Exercise brief: From the entries below, tally how many lines contain "membranous" and report only that figure.

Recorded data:
━━━━━━━━━━━━━━━━━━━━━━━━━━━━━━

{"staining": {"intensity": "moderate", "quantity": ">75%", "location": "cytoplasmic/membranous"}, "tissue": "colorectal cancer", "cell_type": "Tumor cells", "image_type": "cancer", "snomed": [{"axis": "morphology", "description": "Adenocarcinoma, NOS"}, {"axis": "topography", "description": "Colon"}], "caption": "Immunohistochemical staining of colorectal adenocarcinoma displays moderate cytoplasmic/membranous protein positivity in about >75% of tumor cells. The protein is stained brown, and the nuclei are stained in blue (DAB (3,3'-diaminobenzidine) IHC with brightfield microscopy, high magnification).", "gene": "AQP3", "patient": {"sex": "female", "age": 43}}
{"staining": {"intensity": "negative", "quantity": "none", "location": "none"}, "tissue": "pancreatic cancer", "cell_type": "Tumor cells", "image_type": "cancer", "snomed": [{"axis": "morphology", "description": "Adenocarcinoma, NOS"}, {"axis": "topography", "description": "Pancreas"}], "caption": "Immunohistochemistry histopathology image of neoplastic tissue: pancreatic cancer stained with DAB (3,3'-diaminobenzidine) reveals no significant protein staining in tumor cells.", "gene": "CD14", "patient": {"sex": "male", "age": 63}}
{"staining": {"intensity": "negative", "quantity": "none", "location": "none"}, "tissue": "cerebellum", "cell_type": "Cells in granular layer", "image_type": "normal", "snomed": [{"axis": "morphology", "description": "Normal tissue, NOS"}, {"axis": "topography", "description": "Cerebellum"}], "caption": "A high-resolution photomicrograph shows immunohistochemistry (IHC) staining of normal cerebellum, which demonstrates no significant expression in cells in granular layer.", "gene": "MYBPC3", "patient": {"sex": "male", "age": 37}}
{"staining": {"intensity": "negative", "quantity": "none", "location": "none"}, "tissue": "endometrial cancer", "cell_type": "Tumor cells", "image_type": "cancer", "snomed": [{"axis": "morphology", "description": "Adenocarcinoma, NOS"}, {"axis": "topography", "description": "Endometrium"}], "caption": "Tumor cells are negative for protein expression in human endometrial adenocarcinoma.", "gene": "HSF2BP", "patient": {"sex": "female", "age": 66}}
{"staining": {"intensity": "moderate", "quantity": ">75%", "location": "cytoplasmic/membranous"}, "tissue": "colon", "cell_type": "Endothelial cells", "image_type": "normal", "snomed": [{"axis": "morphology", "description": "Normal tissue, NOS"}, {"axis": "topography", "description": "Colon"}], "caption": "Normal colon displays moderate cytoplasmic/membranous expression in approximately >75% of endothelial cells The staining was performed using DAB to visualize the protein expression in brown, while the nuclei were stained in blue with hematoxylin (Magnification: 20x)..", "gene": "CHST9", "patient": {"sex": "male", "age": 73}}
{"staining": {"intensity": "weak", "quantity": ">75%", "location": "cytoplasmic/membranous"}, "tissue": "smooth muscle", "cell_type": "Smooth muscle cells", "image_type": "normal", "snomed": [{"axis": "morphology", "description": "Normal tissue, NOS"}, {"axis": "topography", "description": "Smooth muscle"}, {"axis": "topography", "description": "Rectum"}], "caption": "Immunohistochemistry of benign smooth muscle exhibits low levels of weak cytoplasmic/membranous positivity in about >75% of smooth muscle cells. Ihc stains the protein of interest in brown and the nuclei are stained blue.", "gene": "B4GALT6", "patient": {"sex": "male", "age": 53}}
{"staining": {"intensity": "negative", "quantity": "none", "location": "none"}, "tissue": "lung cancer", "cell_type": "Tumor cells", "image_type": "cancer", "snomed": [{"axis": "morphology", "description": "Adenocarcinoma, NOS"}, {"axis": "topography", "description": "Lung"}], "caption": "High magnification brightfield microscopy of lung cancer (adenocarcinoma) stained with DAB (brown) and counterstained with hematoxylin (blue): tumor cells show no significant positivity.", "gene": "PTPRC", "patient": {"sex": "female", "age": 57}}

━━━━━━━━━━━━━━━━━━━━━━━━━━━━━━

Response area: 3